What is being asked → Among the entries below, find the line with "22: (104, 40, 17.78)", then quote it and each following line up to and including the line with "44: (605, 528, 5.93)", and nothing else.

Material provided →

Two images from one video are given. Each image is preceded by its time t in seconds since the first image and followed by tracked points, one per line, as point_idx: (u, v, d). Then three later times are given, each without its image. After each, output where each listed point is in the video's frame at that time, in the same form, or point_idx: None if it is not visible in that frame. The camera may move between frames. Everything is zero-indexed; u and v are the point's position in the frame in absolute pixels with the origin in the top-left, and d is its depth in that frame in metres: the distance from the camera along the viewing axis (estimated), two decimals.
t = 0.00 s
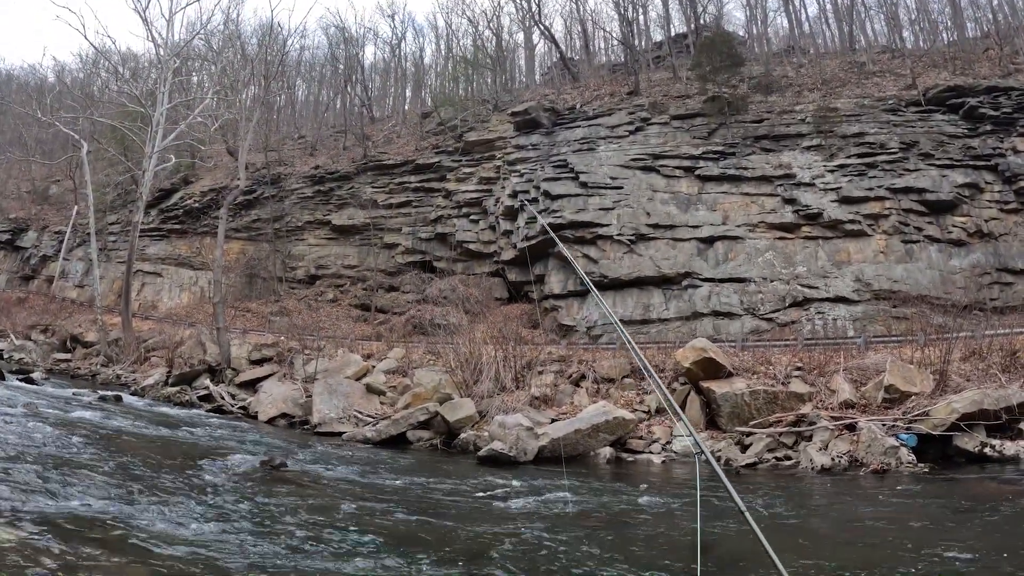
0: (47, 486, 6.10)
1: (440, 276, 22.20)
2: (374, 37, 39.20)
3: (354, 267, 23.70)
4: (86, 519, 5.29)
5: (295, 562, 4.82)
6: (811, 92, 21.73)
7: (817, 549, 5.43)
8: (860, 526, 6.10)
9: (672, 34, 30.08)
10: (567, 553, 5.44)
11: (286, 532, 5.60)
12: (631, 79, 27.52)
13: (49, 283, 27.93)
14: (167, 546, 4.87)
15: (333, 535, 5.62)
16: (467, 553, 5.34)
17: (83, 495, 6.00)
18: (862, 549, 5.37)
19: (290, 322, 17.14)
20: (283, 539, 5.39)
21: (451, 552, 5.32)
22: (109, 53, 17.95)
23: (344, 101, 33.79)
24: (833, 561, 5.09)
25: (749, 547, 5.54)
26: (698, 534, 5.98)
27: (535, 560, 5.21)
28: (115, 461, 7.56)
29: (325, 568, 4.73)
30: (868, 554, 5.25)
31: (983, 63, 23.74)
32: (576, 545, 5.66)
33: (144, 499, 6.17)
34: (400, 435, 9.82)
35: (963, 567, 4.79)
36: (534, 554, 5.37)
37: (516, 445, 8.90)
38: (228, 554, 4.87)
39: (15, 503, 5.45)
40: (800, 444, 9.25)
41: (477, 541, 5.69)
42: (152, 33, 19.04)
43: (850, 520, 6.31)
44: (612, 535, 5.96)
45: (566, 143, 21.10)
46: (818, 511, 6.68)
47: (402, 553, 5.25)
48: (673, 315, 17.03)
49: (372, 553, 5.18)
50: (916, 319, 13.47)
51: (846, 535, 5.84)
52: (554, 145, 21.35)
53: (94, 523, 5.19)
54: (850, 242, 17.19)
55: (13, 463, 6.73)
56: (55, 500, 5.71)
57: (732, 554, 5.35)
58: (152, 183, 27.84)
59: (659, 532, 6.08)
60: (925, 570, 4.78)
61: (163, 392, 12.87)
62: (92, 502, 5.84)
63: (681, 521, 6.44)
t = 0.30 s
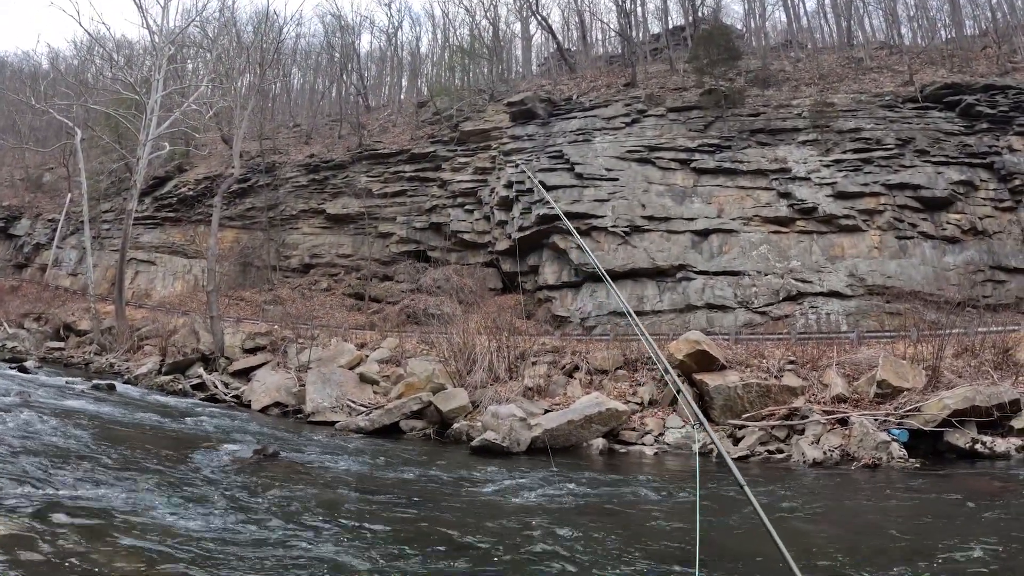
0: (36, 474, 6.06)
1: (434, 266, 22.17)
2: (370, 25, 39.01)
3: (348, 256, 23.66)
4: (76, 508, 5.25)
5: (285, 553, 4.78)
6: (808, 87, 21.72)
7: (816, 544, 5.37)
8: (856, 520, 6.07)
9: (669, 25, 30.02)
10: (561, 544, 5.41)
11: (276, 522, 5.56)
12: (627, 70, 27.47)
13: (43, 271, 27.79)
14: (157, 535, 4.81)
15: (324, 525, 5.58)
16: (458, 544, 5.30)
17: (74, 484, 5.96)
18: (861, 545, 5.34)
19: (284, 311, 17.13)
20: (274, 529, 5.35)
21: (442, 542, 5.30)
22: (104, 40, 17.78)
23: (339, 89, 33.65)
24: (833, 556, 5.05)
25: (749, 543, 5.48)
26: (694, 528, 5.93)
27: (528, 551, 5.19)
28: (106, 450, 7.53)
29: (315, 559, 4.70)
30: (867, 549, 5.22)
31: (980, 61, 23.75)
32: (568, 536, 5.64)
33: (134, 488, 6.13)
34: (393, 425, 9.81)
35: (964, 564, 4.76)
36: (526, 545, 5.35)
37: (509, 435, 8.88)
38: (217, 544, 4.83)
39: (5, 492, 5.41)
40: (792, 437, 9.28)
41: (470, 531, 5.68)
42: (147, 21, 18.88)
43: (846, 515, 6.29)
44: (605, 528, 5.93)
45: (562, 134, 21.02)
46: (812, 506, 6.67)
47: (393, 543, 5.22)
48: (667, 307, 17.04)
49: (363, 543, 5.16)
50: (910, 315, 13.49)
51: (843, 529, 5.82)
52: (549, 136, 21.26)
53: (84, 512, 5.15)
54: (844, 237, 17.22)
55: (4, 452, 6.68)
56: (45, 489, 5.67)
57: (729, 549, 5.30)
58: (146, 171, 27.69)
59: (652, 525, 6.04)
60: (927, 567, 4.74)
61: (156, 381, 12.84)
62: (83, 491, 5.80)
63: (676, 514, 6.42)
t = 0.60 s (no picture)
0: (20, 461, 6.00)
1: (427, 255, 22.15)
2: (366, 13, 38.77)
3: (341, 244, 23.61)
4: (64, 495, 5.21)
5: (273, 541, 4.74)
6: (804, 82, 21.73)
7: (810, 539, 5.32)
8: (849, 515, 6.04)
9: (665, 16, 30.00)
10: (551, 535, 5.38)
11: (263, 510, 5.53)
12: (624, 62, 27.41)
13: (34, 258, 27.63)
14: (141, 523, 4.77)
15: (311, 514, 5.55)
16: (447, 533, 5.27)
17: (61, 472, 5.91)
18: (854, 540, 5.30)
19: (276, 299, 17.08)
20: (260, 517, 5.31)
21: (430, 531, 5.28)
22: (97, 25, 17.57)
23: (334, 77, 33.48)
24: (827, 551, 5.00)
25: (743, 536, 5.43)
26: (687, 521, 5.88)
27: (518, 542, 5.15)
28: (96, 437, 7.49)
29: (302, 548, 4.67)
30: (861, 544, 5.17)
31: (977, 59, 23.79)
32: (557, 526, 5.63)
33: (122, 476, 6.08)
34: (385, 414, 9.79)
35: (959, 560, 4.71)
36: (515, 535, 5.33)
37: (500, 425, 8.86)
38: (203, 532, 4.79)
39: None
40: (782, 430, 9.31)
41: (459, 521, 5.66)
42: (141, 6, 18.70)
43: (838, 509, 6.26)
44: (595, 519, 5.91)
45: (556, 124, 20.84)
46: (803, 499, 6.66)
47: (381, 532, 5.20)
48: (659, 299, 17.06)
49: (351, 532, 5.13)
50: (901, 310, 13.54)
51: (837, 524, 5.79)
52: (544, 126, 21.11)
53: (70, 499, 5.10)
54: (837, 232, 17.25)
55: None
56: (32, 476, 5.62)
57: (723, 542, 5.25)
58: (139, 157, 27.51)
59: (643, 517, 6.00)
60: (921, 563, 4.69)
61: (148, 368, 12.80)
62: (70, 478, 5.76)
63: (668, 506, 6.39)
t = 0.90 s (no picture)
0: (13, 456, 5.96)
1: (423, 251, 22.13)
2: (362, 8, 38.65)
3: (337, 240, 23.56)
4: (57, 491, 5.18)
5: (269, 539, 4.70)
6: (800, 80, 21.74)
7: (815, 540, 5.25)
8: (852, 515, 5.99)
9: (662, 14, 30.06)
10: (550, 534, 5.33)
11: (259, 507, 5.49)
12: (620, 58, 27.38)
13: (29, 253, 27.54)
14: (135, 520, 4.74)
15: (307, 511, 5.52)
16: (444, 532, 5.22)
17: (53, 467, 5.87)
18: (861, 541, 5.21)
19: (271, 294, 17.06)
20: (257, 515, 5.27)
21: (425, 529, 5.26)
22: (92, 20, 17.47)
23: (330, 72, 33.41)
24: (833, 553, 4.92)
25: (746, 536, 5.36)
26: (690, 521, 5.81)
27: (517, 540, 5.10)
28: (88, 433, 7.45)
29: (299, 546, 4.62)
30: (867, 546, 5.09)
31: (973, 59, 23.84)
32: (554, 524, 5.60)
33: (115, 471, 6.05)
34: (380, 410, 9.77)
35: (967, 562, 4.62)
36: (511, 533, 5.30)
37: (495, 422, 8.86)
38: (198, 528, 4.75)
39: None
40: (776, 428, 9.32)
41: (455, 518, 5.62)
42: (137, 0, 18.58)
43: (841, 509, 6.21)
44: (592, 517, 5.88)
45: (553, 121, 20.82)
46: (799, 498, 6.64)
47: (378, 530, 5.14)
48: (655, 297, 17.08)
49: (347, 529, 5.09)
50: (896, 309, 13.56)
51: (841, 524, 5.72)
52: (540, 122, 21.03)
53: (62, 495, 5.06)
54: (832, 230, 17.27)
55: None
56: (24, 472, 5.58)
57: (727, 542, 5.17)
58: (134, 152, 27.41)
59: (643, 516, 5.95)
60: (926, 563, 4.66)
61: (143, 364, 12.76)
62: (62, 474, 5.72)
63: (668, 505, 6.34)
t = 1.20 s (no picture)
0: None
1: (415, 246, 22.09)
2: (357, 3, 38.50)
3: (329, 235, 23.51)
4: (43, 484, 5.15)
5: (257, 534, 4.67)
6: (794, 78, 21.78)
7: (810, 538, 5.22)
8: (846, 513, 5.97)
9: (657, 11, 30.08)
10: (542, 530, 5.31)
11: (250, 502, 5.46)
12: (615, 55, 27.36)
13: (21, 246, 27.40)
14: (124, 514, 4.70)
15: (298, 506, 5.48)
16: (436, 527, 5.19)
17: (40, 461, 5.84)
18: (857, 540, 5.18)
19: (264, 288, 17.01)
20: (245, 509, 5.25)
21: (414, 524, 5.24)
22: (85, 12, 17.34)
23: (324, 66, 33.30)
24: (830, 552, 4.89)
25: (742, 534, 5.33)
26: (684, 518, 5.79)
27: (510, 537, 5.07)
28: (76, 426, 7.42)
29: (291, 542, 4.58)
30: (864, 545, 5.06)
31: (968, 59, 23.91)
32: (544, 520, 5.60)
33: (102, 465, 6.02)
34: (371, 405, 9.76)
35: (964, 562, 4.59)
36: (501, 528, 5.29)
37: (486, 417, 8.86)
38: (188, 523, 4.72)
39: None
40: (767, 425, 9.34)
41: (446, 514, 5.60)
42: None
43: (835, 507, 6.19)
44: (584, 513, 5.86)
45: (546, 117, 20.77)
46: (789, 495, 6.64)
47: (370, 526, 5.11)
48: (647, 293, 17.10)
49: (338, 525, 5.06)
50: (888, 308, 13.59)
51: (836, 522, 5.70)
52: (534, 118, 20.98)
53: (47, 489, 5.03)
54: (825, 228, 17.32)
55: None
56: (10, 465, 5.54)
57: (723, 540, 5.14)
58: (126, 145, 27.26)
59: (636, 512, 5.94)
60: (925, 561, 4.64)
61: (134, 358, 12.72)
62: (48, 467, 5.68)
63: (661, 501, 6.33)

Output →
22: (104, 40, 17.78)
23: (339, 89, 33.65)
24: (833, 556, 5.05)
25: (749, 543, 5.48)
26: (694, 528, 5.93)
27: (528, 551, 5.19)
28: (106, 450, 7.53)
29: (315, 559, 4.70)
30: (867, 549, 5.22)
31: (980, 61, 23.75)
32: (568, 536, 5.64)
33: (134, 488, 6.13)
34: (393, 425, 9.81)
35: (964, 564, 4.76)
36: (526, 545, 5.35)
37: (509, 435, 8.88)
38: (217, 544, 4.83)
39: (5, 492, 5.41)
40: (792, 437, 9.28)
41: (470, 531, 5.68)
42: (147, 21, 18.88)
43: (846, 515, 6.29)
44: (605, 528, 5.93)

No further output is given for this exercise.